The Unix Operating system was developed in the 1960's and 1970's by AT&T Bell Labs. The system was designed to be portable, multi-tasking, and multi-user. Basically, Unix is characterized by plain-text files, a command line interpreter (UNIX command shell like Bash), and hierarchical file system (fstab: file where filesystems are defined).
It is required that commands be given to access a device; for example "directory/mnt". "mnt" indicates the mount point which is the directory given to the operating system.
UNIX was originally a project known as UNICS (Uniplexed Information and Computing System). This was a play on the MULTICS system at MIT. The first system was officially ran on a PDP-11/20 machine (a 16-bit minicomputer) in 1970.
In 1973, Unix was re-written into the C programming language. Versions 4, 5, and 6 were released by 1975 (included pipes for faster processing speeds).
UNIX/32V was released for the VAX (a 32-bit computing architecture) in 1978; it was a port to the PDP-11th Edition UNIX; a virtual memory was added at University of Berkeley. During the 1980's, UNIX System III based on V7 was developed by AT&T. The University of Berkeley developed its own alternative, BSD UNIX. The most important improvement was the addition of the TCP/IP network code to the kernel.

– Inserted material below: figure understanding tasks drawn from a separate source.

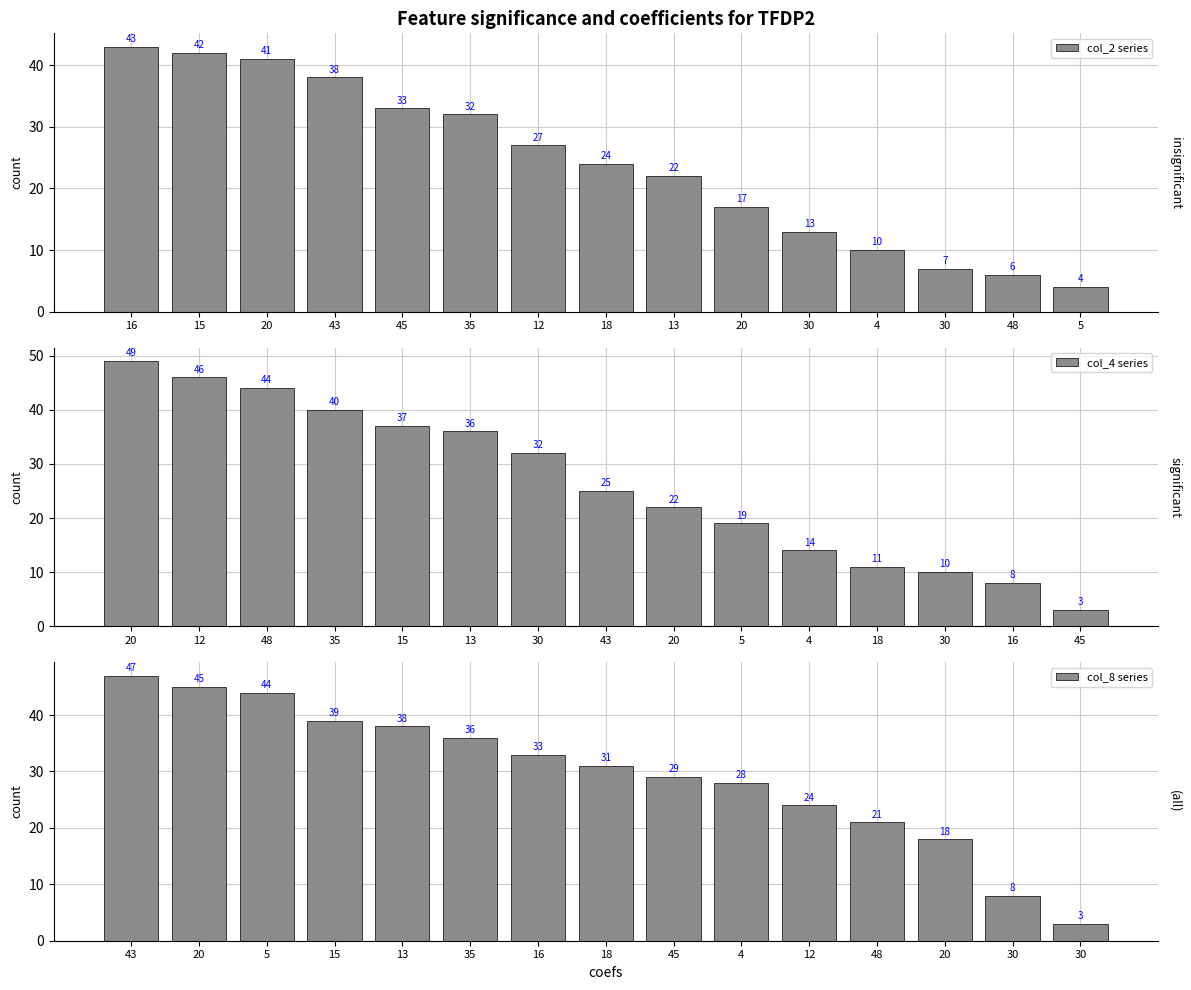

What is the sum of all col_8 series values?

444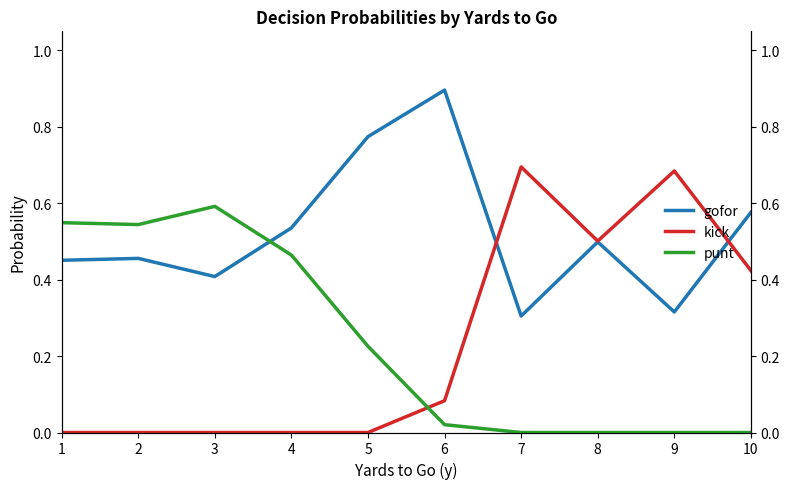

Which category has the highest value in the gofor series?

6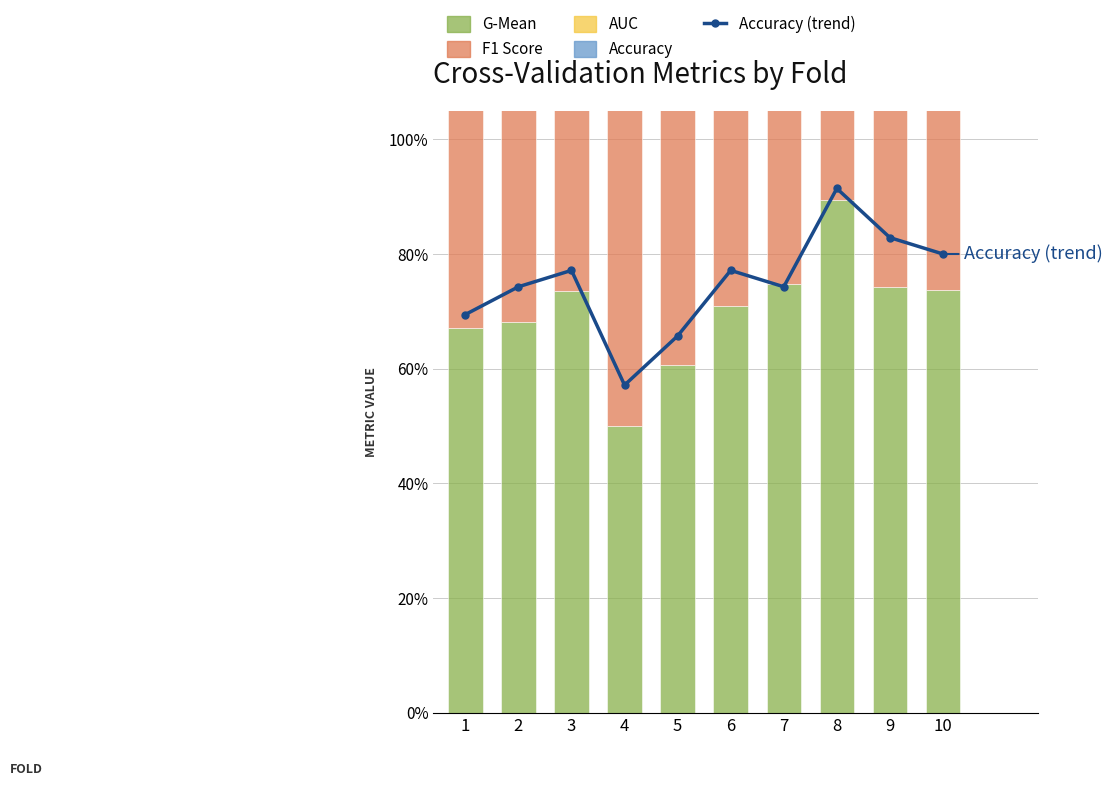

What is the value of the G-Mean bar at the 5th from the left?

0.6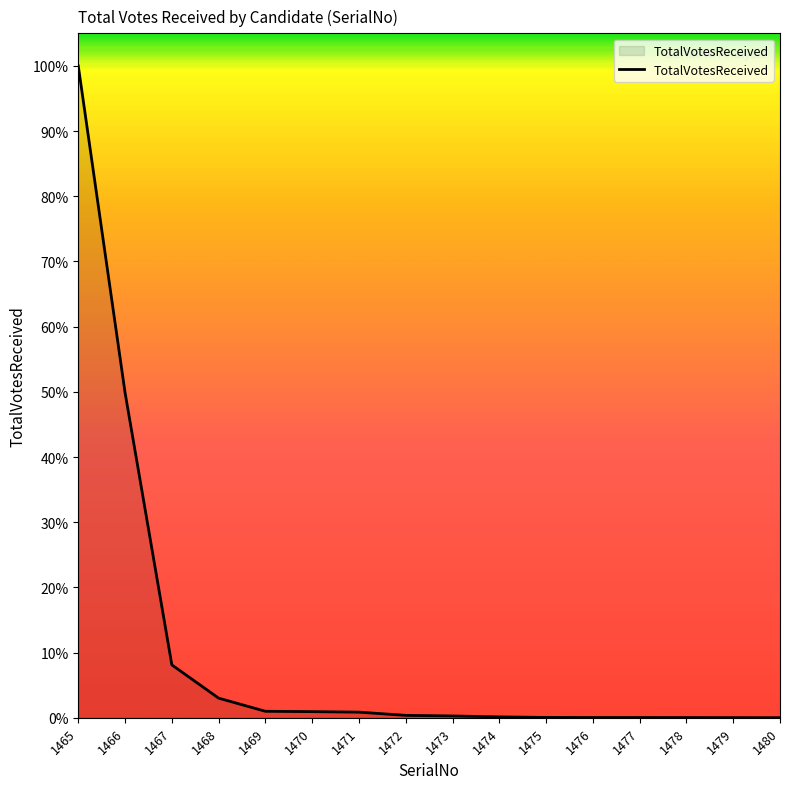

True or false: there are more than 1 points higher than both neighbors.

False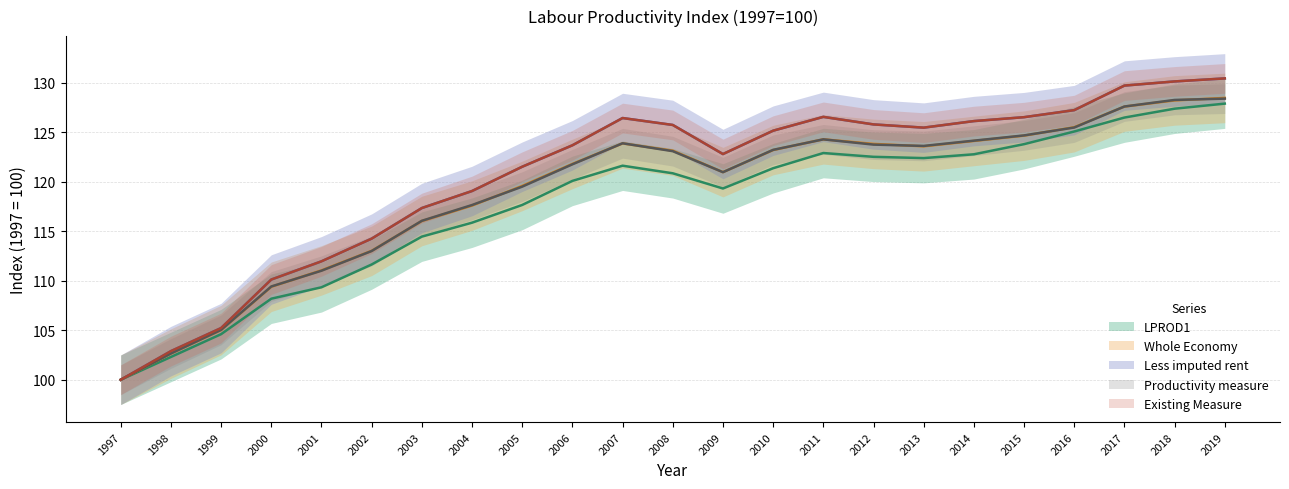

Which has a higher value, 2019 or 1999?

2019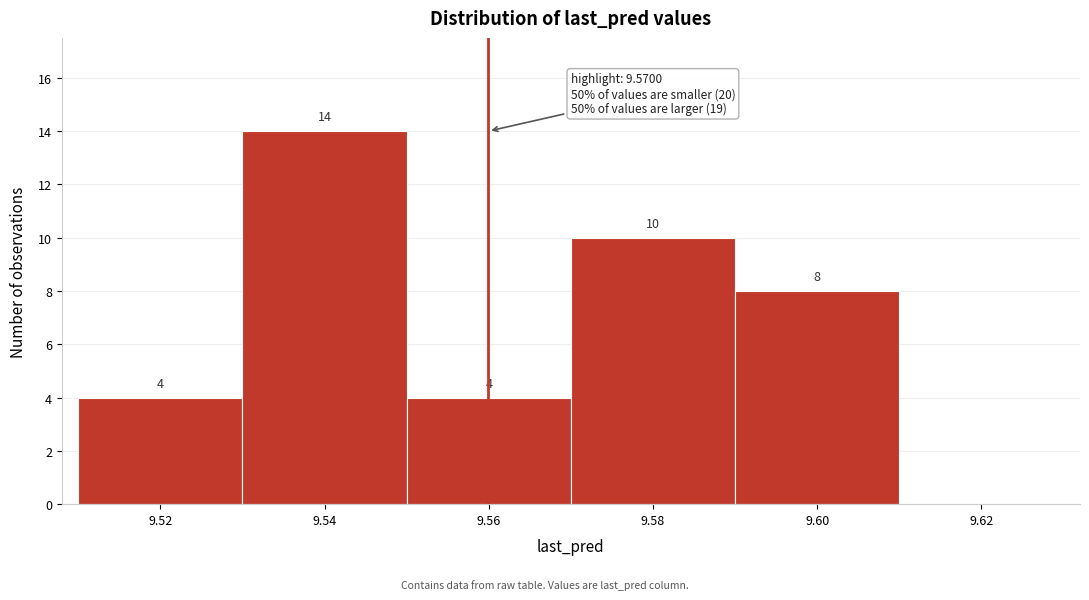

Reading right to left, transcribe all the data shown in this chart.

9.62=0	9.60=8	9.58=10	9.56=4	9.54=14	9.52=4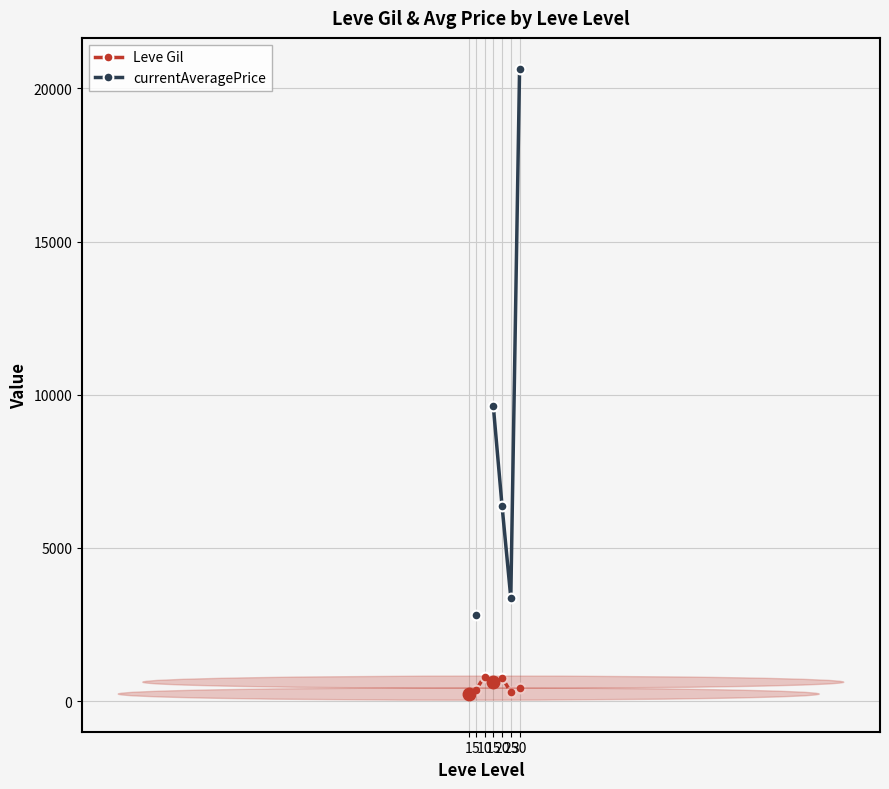

True or false: Leve Gil has more than 0 interior local peaks.

True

Sun Microsystems developed the SunOS for workstations in 1980. Microsoft released a Unix for 16-bit microcomputers called Xenix in the 1980's. UNIX System V contained various features such as file locking, system administration, etc. During the 1990's, UnixWare was developed by Univel. By the 2000's, HP-UX, IBM’s AIX, and other open source UNIX based operating systems were released.